Example: Building a Vector Index
Consider indexing two simple documents:
ID | Text |
---|---|
1 | "machine learning tutorial" |
2 | "AI programming guide" |
After embedding generation, each document becomes a high-dimensional vector:
Document | Vector (simplified 3D representation) |
---|---|
1 | [0.8, 0.3, 0.1] |
2 | [0.7, 0.4, 0.2] |
The vector index stores these vectors alongside their document IDs, optimized for fast similarity search operations. The choice of index type (HNSW, IVF, etc.) determines how these vectors are organized and accessed during search.
Querying
Vector search converts user queries into vectors and finds the most similar documents through mathematical distance calculations.
The process is straightforward: convert the query to a vector using the same embedding model, calculate similarity scores against all indexed vectors, and return results ranked by similarity.

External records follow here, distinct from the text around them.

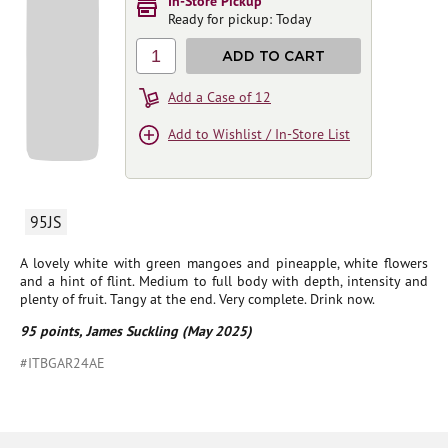
In-Store Pickup
Ready for pickup: Today
1
ADD TO CART
Add a Case of 12
Add to Wishlist / In-Store List
95JS
A lovely white with green mangoes and pineapple, white flowers
and a hint of flint. Medium to full body with depth, intensity and
plenty of fruit. Tangy at the end. Very complete. Drink now.
95 points, James Suckling (May 2025)
#ITBGAR24AE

Similarity measures determine how close vectors are to each other:
- Cosine similarity: Measures angle between vectors (most common)
- Dot product: Considers both angle and magnitude
- Euclidean distance: Straight-line distance in vector space
Vector search systems often provide additional query capabilities like filtering by metadata, approximate search for speed, and threshold filtering to ensure quality results.

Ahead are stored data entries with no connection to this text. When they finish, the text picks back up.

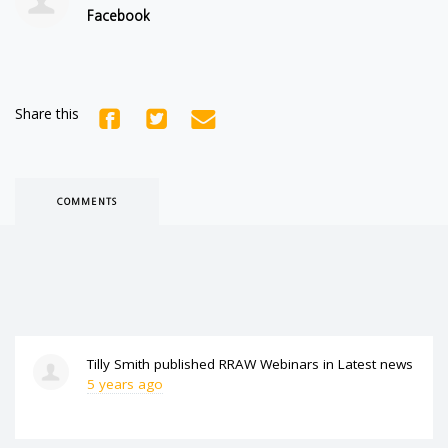
Facebook
Share this
COMMENTS
Tilly Smith
published
RRAW Webinars
in
Latest news
5 years ago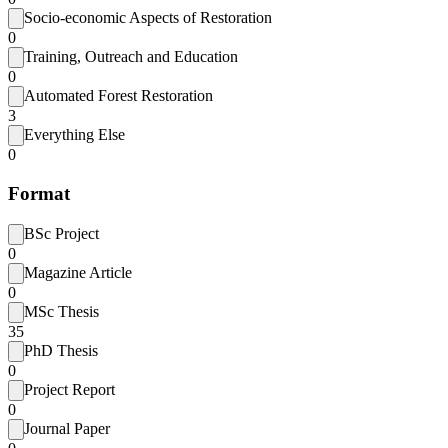
Socio-economic Aspects of Restoration
0
Training, Outreach and Education
0
Automated Forest Restoration
3
Everything Else
0
Format
BSc Project
0
Magazine Article
0
MSc Thesis
35
PhD Thesis
0
Project Report
0
Journal Paper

It's important to note that vector systems have no concept of tokens or words, so concepts like exact matching and proximity don't exist. The correctness of the results also relies on the embedding model's semantic understanding matching the end users.
Where Vector Search Excels
Vector search excels in applications where semantic understanding provides clear advantages:
- Content recommendation: Find conceptually similar content regardless of exact wording
- Semantic search: Natural language queries like "Why is my website slow?" find articles about optimization, performance, and CDNs
- Retrieval-Augmented Generation (RAG): Find relevant context documents for language models to provide accurate, grounded responses
- Multimodal applications: Visual similarity search, cross-modal search between text and images, audio/video content matching
When Vector Search Is Not Enough
While vector search excels at semantic similarity, it has limitations when users need exact keyword matching or precise terminology:
- Exact keyword requirements: Product codes, technical specifications, or proper names often require precise lexical matching.
- Positional queries: Vector indexes have no concept of words or position in the document.
Vector search requires more storage and compute resources than traditional search. Even at query time, generating embeddings and computing similarity scores can add noticeable latency compared to BM25.
In many scenarios, hybrid search approaches that combine both vector and traditional full-text search often provide the best solution:
- Full-text search for precise keyword matching and boolean logic
- Vector search for semantic similarity and concept-based retrieval
- Ranking algorithms like Reciprocal Rank Fusion that blend both approaches for optimal relevance
Summary
Vector search represents a divergent advancement in information retrieval, enabling the discovery of semantically similar content by representing data as high-dimensional numerical vectors and using mathematical similarity measures for retrieval. This approach excels at understanding meaning and context, but can't search for exact words or phrases.
The technology has become essential for recommendation systems and semantic search implementations that require nuanced understanding of content relationships.